I pulled myself to my knees and slid to the back of the boat to inspected the motor and actuated all of the valves then went through the starting sequence.
The engine started in one pull. Remember, it was at full throttle when it died and still in gear so the bow of the boat shot in the air and all the water came aft.
Okay, in that instant I came so close to flipping over the transom and watching the little boat drive away from me as I floundered fully clothed I actually lost track of why it didn’t happen.
The reason it didn’t happen: the seat had gotten wedged under my foot and held me in place so I couldn’t fall out. That fucking seat that started the whole chain of events in the first place saved my life!
I situated myself midships in the dink and was back at S/V S.N. Cetacea within fifteen minutes.
The one smart thing I did before I went on my failed Storm Trooper helmet hunting expedition that nearly killed me was leave my backpack with my phone and a nice dry towel in it back at Cetacea.
For almost an hour after I dried myself off I sat in the cockpit of Cetacea replaying the Descension of Events, one by one, in my head.
Of course I never should have gone after that stupid fucking cover!
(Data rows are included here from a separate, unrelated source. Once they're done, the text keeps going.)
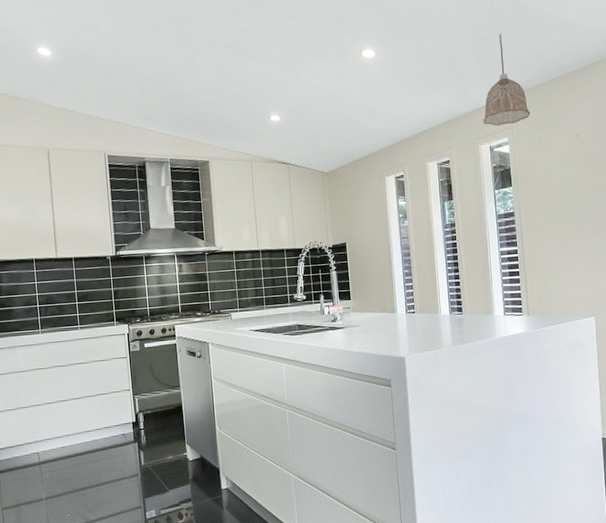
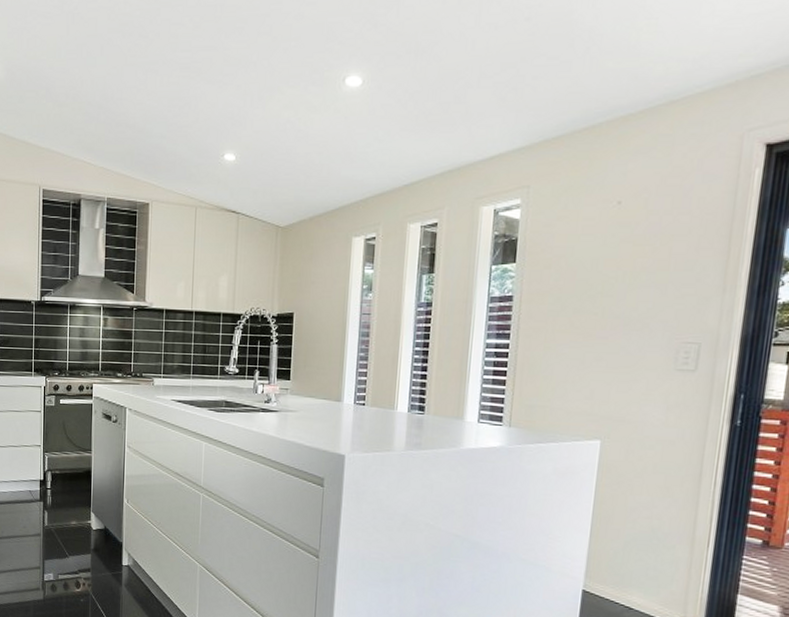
pendant lamp: present [483,34,531,126] -> none [490,60,559,182]

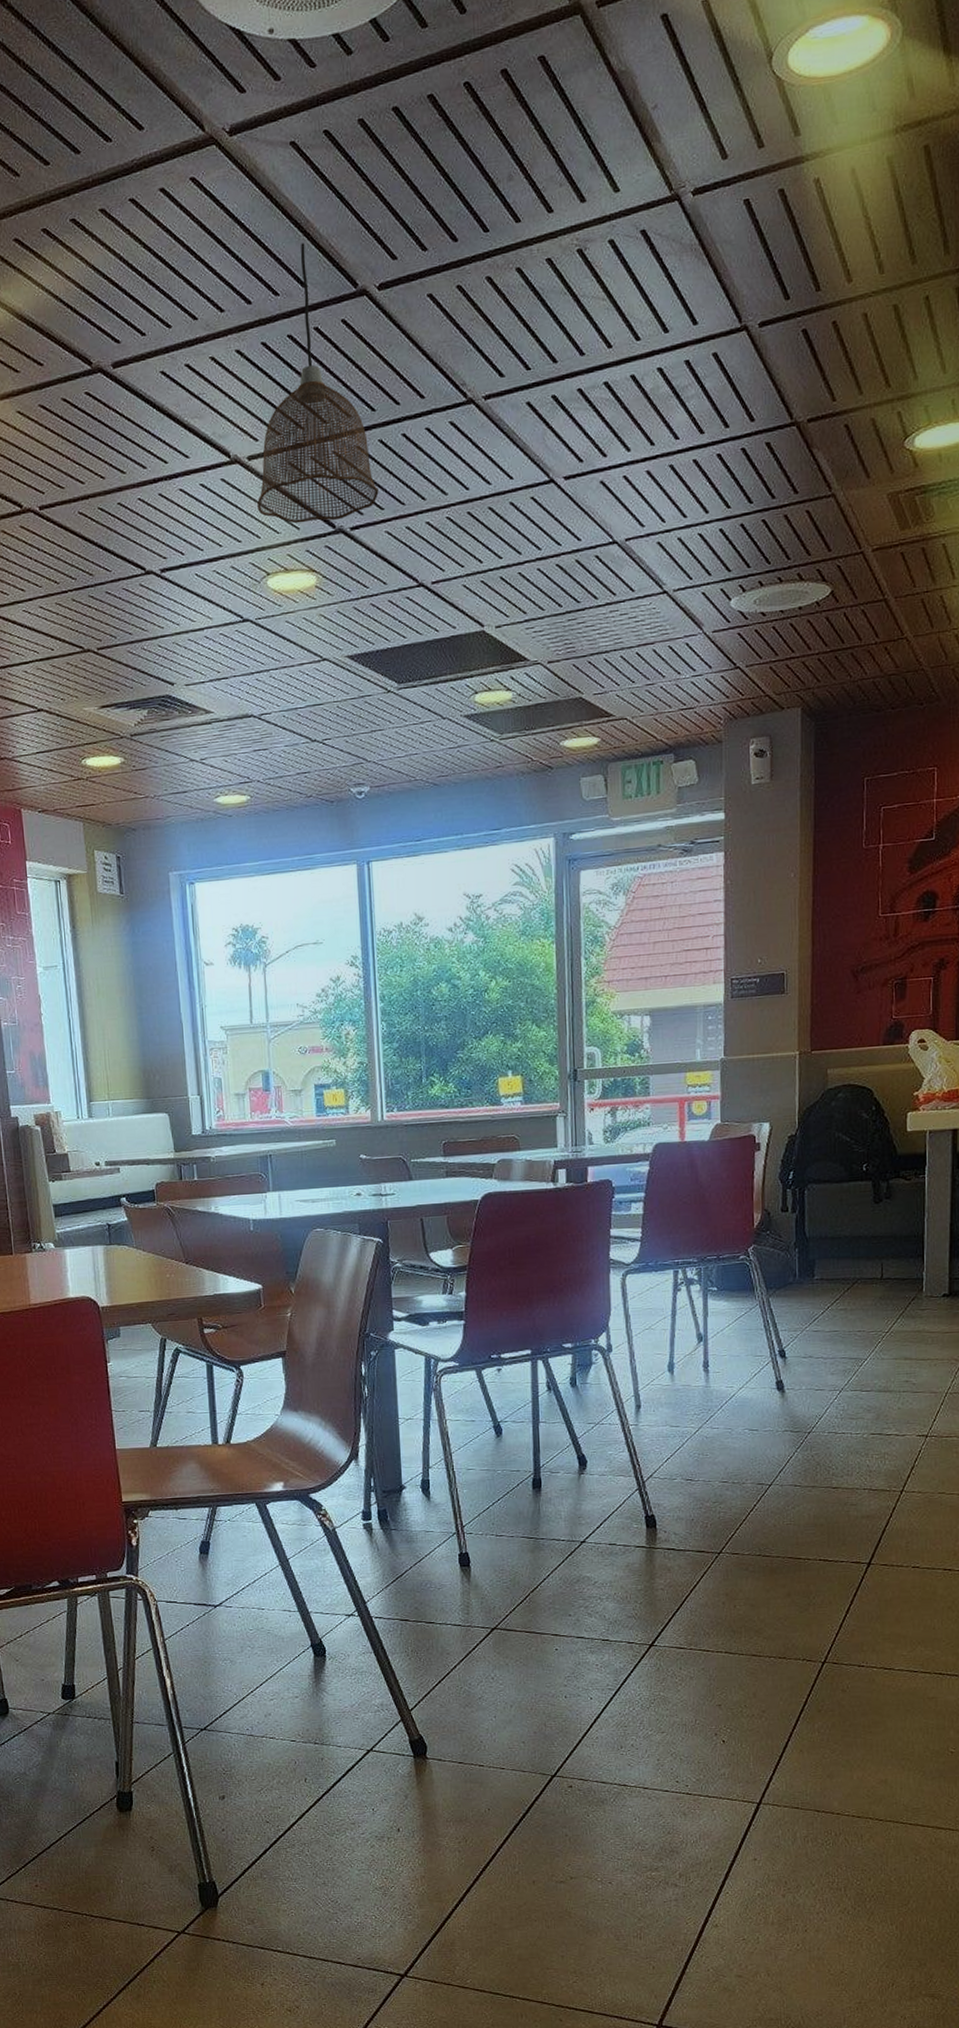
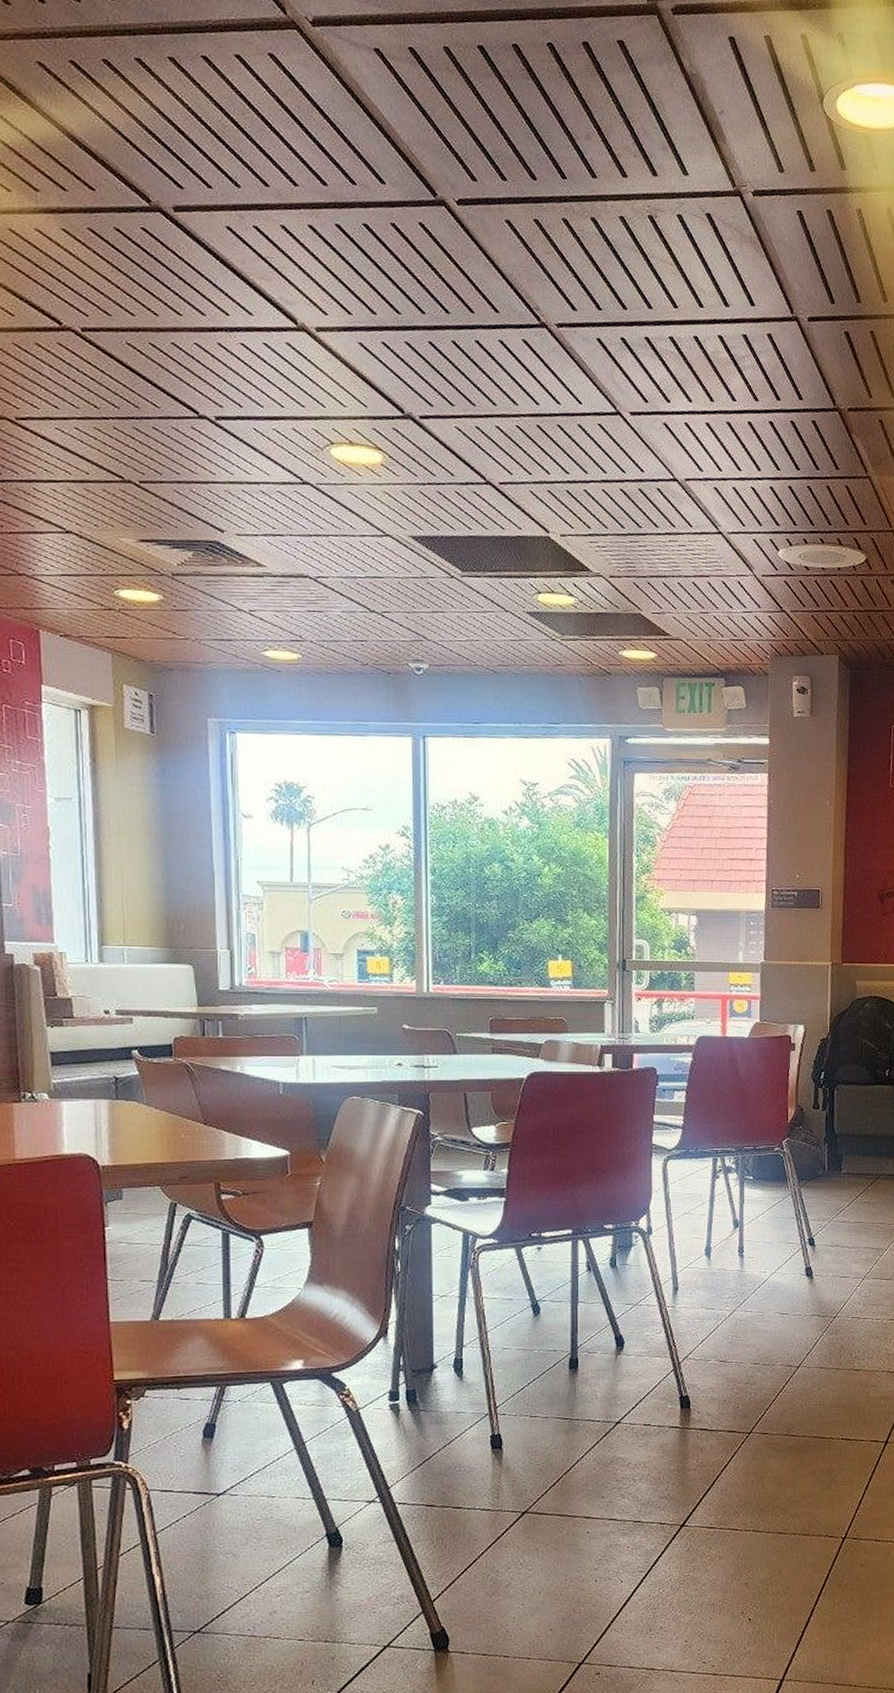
pendant lamp: present [257,242,379,524] -> none [324,142,450,407]

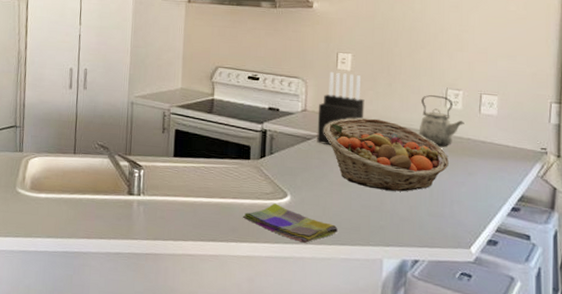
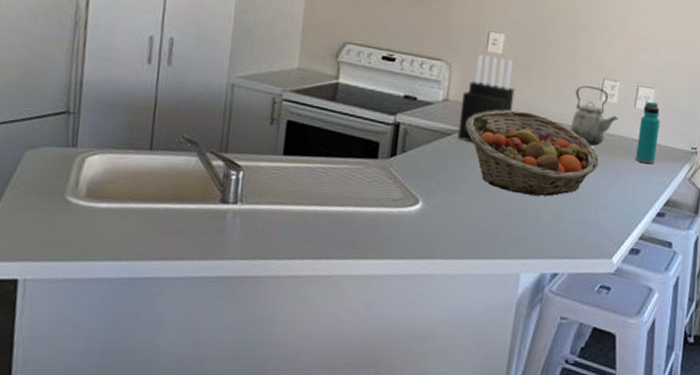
dish towel: present [242,203,338,243] -> none [363,211,473,258]
water bottle: none [485,107,506,164] -> present [636,102,660,164]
But there’s a greater lesson here, right?!
Life is delicate and forever in the balance. It takes multiple levels of consideration to survive any day on a boat but life on the water demands awareness that leaves very little room for mistakes and it really is a matter of life or death. My (or Dena’s) life or death and every once in a while we get a humbling little reminder of just how delicate that balancing act of ours really is.